At that instant, Cain’s mind flashed on a movie he’d seen a few years earlier. It was a D. W. Griffith picture starring Lillian Gish, The Greatest Thing in Life. There was a scene in the movie that had always haunted him. It took place during the Great War and involved a white officer and a mortally wounded Negro soldier. As the Negro was slipping away, he asked for his mother, and the officer hadn’t known what to say. He did know, though, that the soldier under his command would die easier if he thought his mother was at his side, easing him lovingly through the dark passage into death. Cain remembered vividly what happened in that next moment: the officer, pretending to be the dying soldier’s mother, reaching over and kissing the young soldier.
The scene touched Cain deeply, the image of that kiss resonating for him long after he’d left the theatre.
Cain raised himself up from his chair. He placed a cool hand on Pat’s feverish forehead. Pat, his eyes swollen tight from lacerations to his face, asked again if his mother was there. Had she finally come? The hand that touched him: was it hers?
Cain answered yes.
And then Cain placed himself halfway upon the bed so he could embrace Pat as a mother would embrace a child — holding him close and protectively in his arms. And then Cain, playing the part of Pat’s mother, kissed him on the lips.
Pat accepted the kiss. He held the kiss tightly upon his lips as Cain slid back from the bed and into the chair.

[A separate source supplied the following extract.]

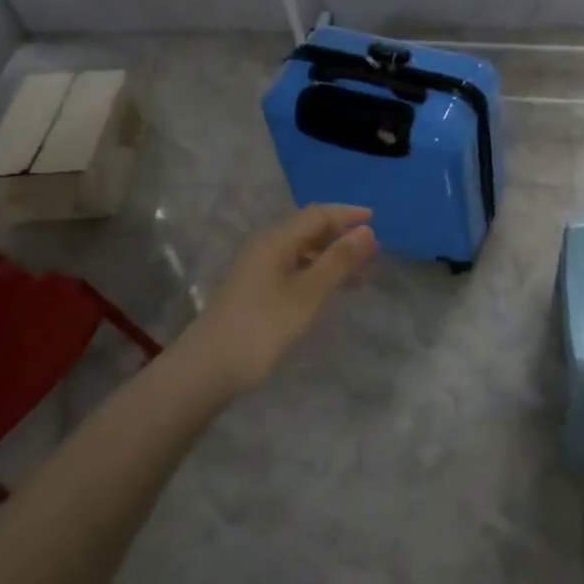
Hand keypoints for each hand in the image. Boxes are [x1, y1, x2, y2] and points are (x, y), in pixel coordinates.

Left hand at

And then, most remarkably, the cloud lifted from Pat’s face and he smiled.
And then he spoke.
“Cain?”
Cain leaned in. “What is it, Paddy?”
With labored breath: “Tell my mother she needs a shave.”

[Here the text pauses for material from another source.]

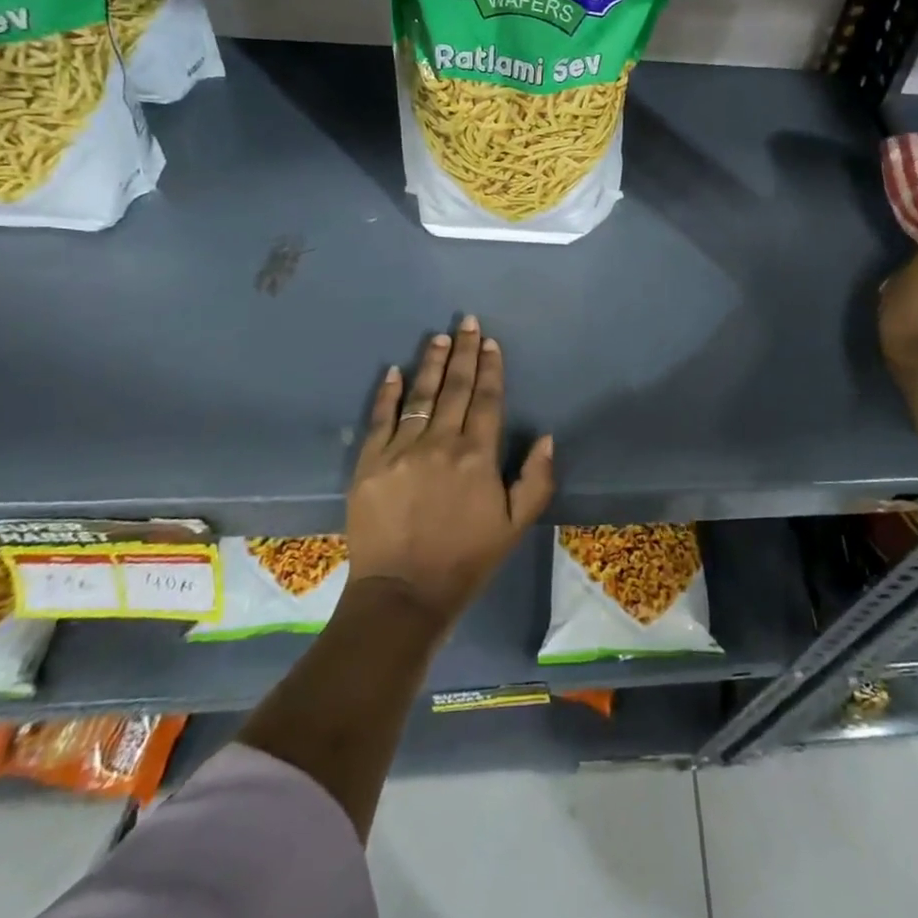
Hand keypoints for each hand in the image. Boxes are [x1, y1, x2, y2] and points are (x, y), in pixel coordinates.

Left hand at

And in that next moment the rising and falling of Pat’s chest, his attempts to breathe through lungs that were crushed and nearly useless, stopped.
Pat Harrison was dead.
Cain stared at Pat’s lifeless body for a moment. Then he got up and went out to the nurse’s desk to tell her what had happened. She telephoned the doctor who was on night duty, and went into the ward to confirm what Cain had reported. Cain stood next to the nurse’s desk. He watched the night doctor and one of the other night nurses racing down the corridor, listened to their shoes clicking isolate upon the linoleum. He watched them disappear into the ward. Cain walked over to the swinging doors and observed attempts to revive the patient. Then came a shake of the head and mumbled instructions to the nurses from the somber doctor.